Stated goal = Rewrite the lines of all the records below as one numbered list, leaving out any blank lines.

━━━ Data provided

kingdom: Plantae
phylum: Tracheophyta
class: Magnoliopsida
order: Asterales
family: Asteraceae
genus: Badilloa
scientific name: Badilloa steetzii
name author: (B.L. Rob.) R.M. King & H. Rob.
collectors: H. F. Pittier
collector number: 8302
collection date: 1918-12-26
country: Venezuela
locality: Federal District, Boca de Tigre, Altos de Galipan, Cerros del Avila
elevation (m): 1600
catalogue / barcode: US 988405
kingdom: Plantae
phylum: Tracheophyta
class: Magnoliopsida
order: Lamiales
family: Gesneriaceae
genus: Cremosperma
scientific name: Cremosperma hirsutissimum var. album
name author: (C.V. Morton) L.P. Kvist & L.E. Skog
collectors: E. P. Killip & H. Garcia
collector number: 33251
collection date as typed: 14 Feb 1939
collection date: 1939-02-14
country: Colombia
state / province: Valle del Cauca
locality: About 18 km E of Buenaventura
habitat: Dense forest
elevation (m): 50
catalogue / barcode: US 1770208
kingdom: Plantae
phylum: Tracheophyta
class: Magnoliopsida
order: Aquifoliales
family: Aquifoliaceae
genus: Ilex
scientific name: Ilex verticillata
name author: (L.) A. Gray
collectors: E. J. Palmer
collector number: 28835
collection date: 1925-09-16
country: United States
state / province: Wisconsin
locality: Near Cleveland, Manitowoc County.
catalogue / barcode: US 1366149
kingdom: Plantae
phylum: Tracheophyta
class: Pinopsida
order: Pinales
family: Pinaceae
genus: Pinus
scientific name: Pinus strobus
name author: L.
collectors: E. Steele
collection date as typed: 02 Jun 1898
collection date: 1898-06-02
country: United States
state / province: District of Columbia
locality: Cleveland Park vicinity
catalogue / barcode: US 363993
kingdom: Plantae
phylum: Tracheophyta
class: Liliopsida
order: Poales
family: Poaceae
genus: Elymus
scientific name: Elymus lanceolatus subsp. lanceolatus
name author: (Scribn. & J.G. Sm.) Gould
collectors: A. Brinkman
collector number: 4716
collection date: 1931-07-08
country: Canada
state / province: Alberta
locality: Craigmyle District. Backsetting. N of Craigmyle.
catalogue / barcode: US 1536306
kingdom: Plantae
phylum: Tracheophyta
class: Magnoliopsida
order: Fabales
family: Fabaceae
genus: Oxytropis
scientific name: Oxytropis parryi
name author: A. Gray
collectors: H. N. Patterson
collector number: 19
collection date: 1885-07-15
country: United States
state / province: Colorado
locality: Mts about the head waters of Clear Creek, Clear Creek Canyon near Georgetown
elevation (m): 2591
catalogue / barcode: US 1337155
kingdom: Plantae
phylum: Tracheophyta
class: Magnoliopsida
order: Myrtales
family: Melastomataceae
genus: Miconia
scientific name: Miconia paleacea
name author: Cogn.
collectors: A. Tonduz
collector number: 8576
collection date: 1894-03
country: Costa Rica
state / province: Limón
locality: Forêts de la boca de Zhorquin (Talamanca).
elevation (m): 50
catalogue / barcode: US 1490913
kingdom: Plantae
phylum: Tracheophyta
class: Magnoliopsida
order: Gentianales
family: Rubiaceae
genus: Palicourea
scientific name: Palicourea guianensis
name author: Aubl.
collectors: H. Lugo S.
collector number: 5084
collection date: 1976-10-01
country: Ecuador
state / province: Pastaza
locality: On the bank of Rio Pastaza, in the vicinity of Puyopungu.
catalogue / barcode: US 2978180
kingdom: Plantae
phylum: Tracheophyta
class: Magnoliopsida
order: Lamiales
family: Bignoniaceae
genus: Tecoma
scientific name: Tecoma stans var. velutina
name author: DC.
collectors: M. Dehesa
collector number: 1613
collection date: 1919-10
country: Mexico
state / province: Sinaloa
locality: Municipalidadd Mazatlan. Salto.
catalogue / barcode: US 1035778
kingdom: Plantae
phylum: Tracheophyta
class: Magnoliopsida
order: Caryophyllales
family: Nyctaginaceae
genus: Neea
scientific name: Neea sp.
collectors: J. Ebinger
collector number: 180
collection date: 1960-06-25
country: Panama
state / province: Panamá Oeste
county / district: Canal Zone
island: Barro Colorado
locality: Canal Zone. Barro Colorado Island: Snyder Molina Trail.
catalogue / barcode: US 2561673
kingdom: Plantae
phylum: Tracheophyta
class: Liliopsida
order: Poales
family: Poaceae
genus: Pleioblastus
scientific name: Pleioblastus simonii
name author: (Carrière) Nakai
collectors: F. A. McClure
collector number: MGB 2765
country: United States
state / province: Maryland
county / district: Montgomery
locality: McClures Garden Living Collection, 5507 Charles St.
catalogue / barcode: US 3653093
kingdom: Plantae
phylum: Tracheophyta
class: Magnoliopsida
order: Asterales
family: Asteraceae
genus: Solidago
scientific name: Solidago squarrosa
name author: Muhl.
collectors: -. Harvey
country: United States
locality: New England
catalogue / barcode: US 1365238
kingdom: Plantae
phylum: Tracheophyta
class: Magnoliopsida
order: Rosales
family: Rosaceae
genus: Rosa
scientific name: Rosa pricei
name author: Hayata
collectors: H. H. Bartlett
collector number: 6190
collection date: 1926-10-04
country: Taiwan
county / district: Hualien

━━━━━━

Solved exercise =
1. kingdom: Plantae
2. phylum: Tracheophyta
3. class: Magnoliopsida
4. order: Asterales
5. family: Asteraceae
6. genus: Badilloa
7. scientific name: Badilloa steetzii
8. name author: (B.L. Rob.) R.M. King & H. Rob.
9. collectors: H. F. Pittier
10. collector number: 8302
11. collection date: 1918-12-26
12. country: Venezuela
13. locality: Federal District, Boca de Tigre, Altos de Galipan, Cerros del Avila
14. elevation (m): 1600
15. catalogue / barcode: US 988405
16. kingdom: Plantae
17. phylum: Tracheophyta
18. class: Magnoliopsida
19. order: Lamiales
20. family: Gesneriaceae
21. genus: Cremosperma
22. scientific name: Cremosperma hirsutissimum var. album
23. name author: (C.V. Morton) L.P. Kvist & L.E. Skog
24. collectors: E. P. Killip & H. Garcia
25. collector number: 33251
26. collection date as typed: 14 Feb 1939
27. collection date: 1939-02-14
28. country: Colombia
29. state / province: Valle del Cauca
30. locality: About 18 km E of Buenaventura
31. habitat: Dense forest
32. elevation (m): 50
33. catalogue / barcode: US 1770208
34. kingdom: Plantae
35. phylum: Tracheophyta
36. class: Magnoliopsida
37. order: Aquifoliales
38. family: Aquifoliaceae
39. genus: Ilex
40. scientific name: Ilex verticillata
41. name author: (L.) A. Gray
42. collectors: E. J. Palmer
43. collector number: 28835
44. collection date: 1925-09-16
45. country: United States
46. state / province: Wisconsin
47. locality: Near Cleveland, Manitowoc County.
48. catalogue / barcode: US 1366149
49. kingdom: Plantae
50. phylum: Tracheophyta
51. class: Pinopsida
52. order: Pinales
53. family: Pinaceae
54. genus: Pinus
55. scientific name: Pinus strobus
56. name author: L.
57. collectors: E. Steele
58. collection date as typed: 02 Jun 1898
59. collection date: 1898-06-02
60. country: United States
61. state / province: District of Columbia
62. locality: Cleveland Park vicinity
63. catalogue / barcode: US 363993
64. kingdom: Plantae
65. phylum: Tracheophyta
66. class: Liliopsida
67. order: Poales
68. family: Poaceae
69. genus: Elymus
70. scientific name: Elymus lanceolatus subsp. lanceolatus
71. name author: (Scribn. & J.G. Sm.) Gould
72. collectors: A. Brinkman
73. collector number: 4716
74. collection date: 1931-07-08
75. country: Canada
76. state / province: Alberta
77. locality: Craigmyle District. Backsetting. N of Craigmyle.
78. catalogue / barcode: US 1536306
79. kingdom: Plantae
80. phylum: Tracheophyta
81. class: Magnoliopsida
82. order: Fabales
83. family: Fabaceae
84. genus: Oxytropis
85. scientific name: Oxytropis parryi
86. name author: A. Gray
87. collectors: H. N. Patterson
88. collector number: 19
89. collection date: 1885-07-15
90. country: United States
91. state / province: Colorado
92. locality: Mts about the head waters of Clear Creek, Clear Creek Canyon near Georgetown
93. elevation (m): 2591
94. catalogue / barcode: US 1337155
95. kingdom: Plantae
96. phylum: Tracheophyta
97. class: Magnoliopsida
98. order: Myrtales
99. family: Melastomataceae
100. genus: Miconia
101. scientific name: Miconia paleacea
102. name author: Cogn.
103. collectors: A. Tonduz
104. collector number: 8576
105. collection date: 1894-03
106. country: Costa Rica
107. state / province: Limón
108. locality: Forêts de la boca de Zhorquin (Talamanca).
109. elevation (m): 50
110. catalogue / barcode: US 1490913
111. kingdom: Plantae
112. phylum: Tracheophyta
113. class: Magnoliopsida
114. order: Gentianales
115. family: Rubiaceae
116. genus: Palicourea
117. scientific name: Palicourea guianensis
118. name author: Aubl.
119. collectors: H. Lugo S.
120. collector number: 5084
121. collection date: 1976-10-01
122. country: Ecuador
123. state / province: Pastaza
124. locality: On the bank of Rio Pastaza, in the vicinity of Puyopungu.
125. catalogue / barcode: US 2978180
126. kingdom: Plantae
127. phylum: Tracheophyta
128. class: Magnoliopsida
129. order: Lamiales
130. family: Bignoniaceae
131. genus: Tecoma
132. scientific name: Tecoma stans var. velutina
133. name author: DC.
134. collectors: M. Dehesa
135. collector number: 1613
136. collection date: 1919-10
137. country: Mexico
138. state / province: Sinaloa
139. locality: Municipalidadd Mazatlan. Salto.
140. catalogue / barcode: US 1035778
141. kingdom: Plantae
142. phylum: Tracheophyta
143. class: Magnoliopsida
144. order: Caryophyllales
145. family: Nyctaginaceae
146. genus: Neea
147. scientific name: Neea sp.
148. collectors: J. Ebinger
149. collector number: 180
150. collection date: 1960-06-25
151. country: Panama
152. state / province: Panamá Oeste
153. county / district: Canal Zone
154. island: Barro Colorado
155. locality: Canal Zone. Barro Colorado Island: Snyder Molina Trail.
156. catalogue / barcode: US 2561673
157. kingdom: Plantae
158. phylum: Tracheophyta
159. class: Liliopsida
160. order: Poales
161. family: Poaceae
162. genus: Pleioblastus
163. scientific name: Pleioblastus simonii
164. name author: (Carrière) Nakai
165. collectors: F. A. McClure
166. collector number: MGB 2765
167. country: United States
168. state / province: Maryland
169. county / district: Montgomery
170. locality: McClures Garden Living Collection, 5507 Charles St.
171. catalogue / barcode: US 3653093
172. kingdom: Plantae
173. phylum: Tracheophyta
174. class: Magnoliopsida
175. order: Asterales
176. family: Asteraceae
177. genus: Solidago
178. scientific name: Solidago squarrosa
179. name author: Muhl.
180. collectors: -. Harvey
181. country: United States
182. locality: New England
183. catalogue / barcode: US 1365238
184. kingdom: Plantae
185. phylum: Tracheophyta
186. class: Magnoliopsida
187. order: Rosales
188. family: Rosaceae
189. genus: Rosa
190. scientific name: Rosa pricei
191. name author: Hayata
192. collectors: H. H. Bartlett
193. collector number: 6190
194. collection date: 1926-10-04
195. country: Taiwan
196. county / district: Hualien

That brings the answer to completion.